Apple users will soon have the opportunity to assign legacy contacts to allow trusted individuals to access their files after they pass.
In today’s digital world, you’ll see family members going to court fighting for access to their deceased loved one’s data. While other big tech players such as Google and Facebook already have their legacy system in place, Apple has yet to implement its own.
Before we got wind of the announcement from Apple itself, immediate family members had zero ways of accessing their deceased relative’s iCloud account and they couldn’t unlock the phone without knowing the passcode.
Apple has included this mechanic in the iCloud terms of service. It states that no matter the nature of a user’s death, their data goes with them. Even if relatives provide a death certificate, they’ll be given no access.
Why won’t Apple let surviving families access data?
Apple is known for being a big advocate for user privacy protection.
We’ve seen Apple go to great lengths to keep their users’ information private. The well-known AppTrackingTransparency framework was one of the most popular efforts by the company to protect user information, and even that effort drew criticism from advertising platforms such as Facebook.
While users who opt not to be tracked by advertisers and other third parties benefit from the App Tracking Transparency framework, Apple’s Digital Legacy is different.
It involves working with grieving families who are demanding access to their deceased loved one’s data for various reasons.
Apple knows it’s not a simple thing to release someone’s private data, even to a person’s close relatives, and that’s where Apple is trying to balance the scale.
How will the Data Legacy work?
Apple will require user-assigned legacy contacts to show proof of death and provide an access key.
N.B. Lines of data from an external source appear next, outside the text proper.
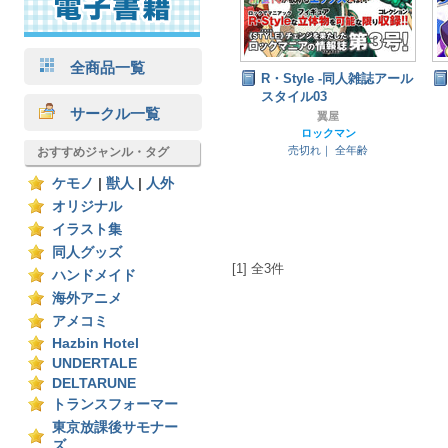
全商品一覧
R・Style -同人雑誌アール
スタイル03
サークル一覧
翼屋
ロックマン
売切れ｜
全年齢
おすすめジャンル・タグ
ケモノ
|
獣人
|
人外
オリジナル
イラスト集
同人グッズ
[1] 全3件
ハンドメイド
海外アニメ
アメコミ
Hazbin Hotel
UNDERTALE
DELTARUNE
トランスフォーマー
東京放課後サモナー
ズ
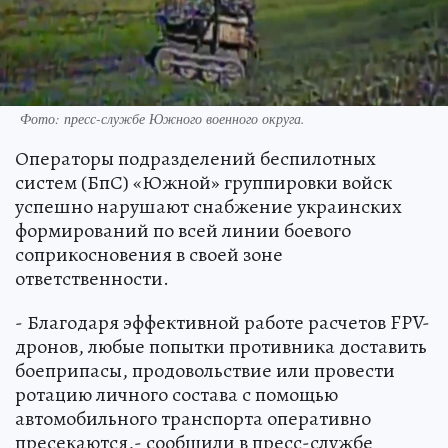
Фото: пресс-службе Южного военного округа.
Операторы подразделений беспилотных
систем (БпС) «Южной» группировки войск
успешно нарушают снабжение украинских
формирований по всей линии боевого
соприкосновения в своей зоне
ответственности.
- Благодаря эффективной работе расчетов FPV-
дронов, любые попытки противника доставить
боеприпасы, продовольствие или провести
ротацию личного состава с помощью
автомобильного транспорта оперативно
пресекаются,- сообщили в пресс-службе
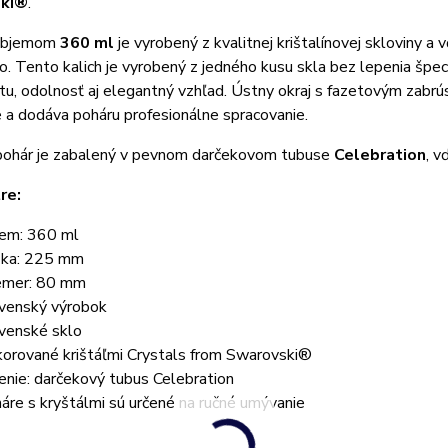
ki®
.
 objemom
360 ml
je vyrobený z kvalitnej krištalínovej skloviny 
. Tento kalich je vyrobený z jedného kusu skla bez lepenia špec
itu, odolnosť aj elegantný vzhľad. Ústny okraj s fazetovým zabrús
 a dodáva poháru profesionálne spracovanie.
pohár je zabalený v pevnom darčekovom tubuse
Celebration
, v
re:
em: 360 ml
ka: 225 mm
emer: 80 mm
venský výrobok
venské sklo
orované krištáľmi Crystals from Swarovski®
enie: darčekový tubus Celebration
áre s kryštálmi sú určené na ručné umývanie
This may sound tedious, but it’s much simpler than the process the company had in place before the program.
Before the Digital Legacy program is accessible outside of the iOS 15.2 beta, individuals who want access to a deceased relative’s data will need to secure a court order confirming a right to inheritance, but that won’t necessarily guarantee that they’ll be granted access.
How to assign your legacy contacts
When your phone updates to the iOS 15.2 (currently still in beta), here’s how you set up your iCloud legacy contacts:
- Go to Settings > your Apple ID > Password & Security.
- Under Legacy Contact, follow the instructions written to add a legacy contact.
- If you’re using Family Sharing, it’s as simple as choosing a family member from the list.
- If they’re not on Family Sharing with you, you can add your preferred contact using their email or phone number.
- The access key that will be required by Apple to give your legacy contact access to your data when the time comes will be shared via Messages.
- Note that legacy contacts you add may decline, and you will receive a notification that says so.
- If the legacy contact you want to add isn’t using iOS 15.2, the access key won’t be stored in their device’s settings.
- You should share it with them in another way, such as emailing the access key and asking them to store it in a safe place.
When will the Legacy Contact feature be available?
As of now, this feature is only available in the public beta version of iOS 15.2. It will be accessible to everyone when it arrives in the Software Updates tab of their iPhone’s settings.
Apple has stated that the Legacy Contact feature will be available on macOS, but didn’t specify what update will support it.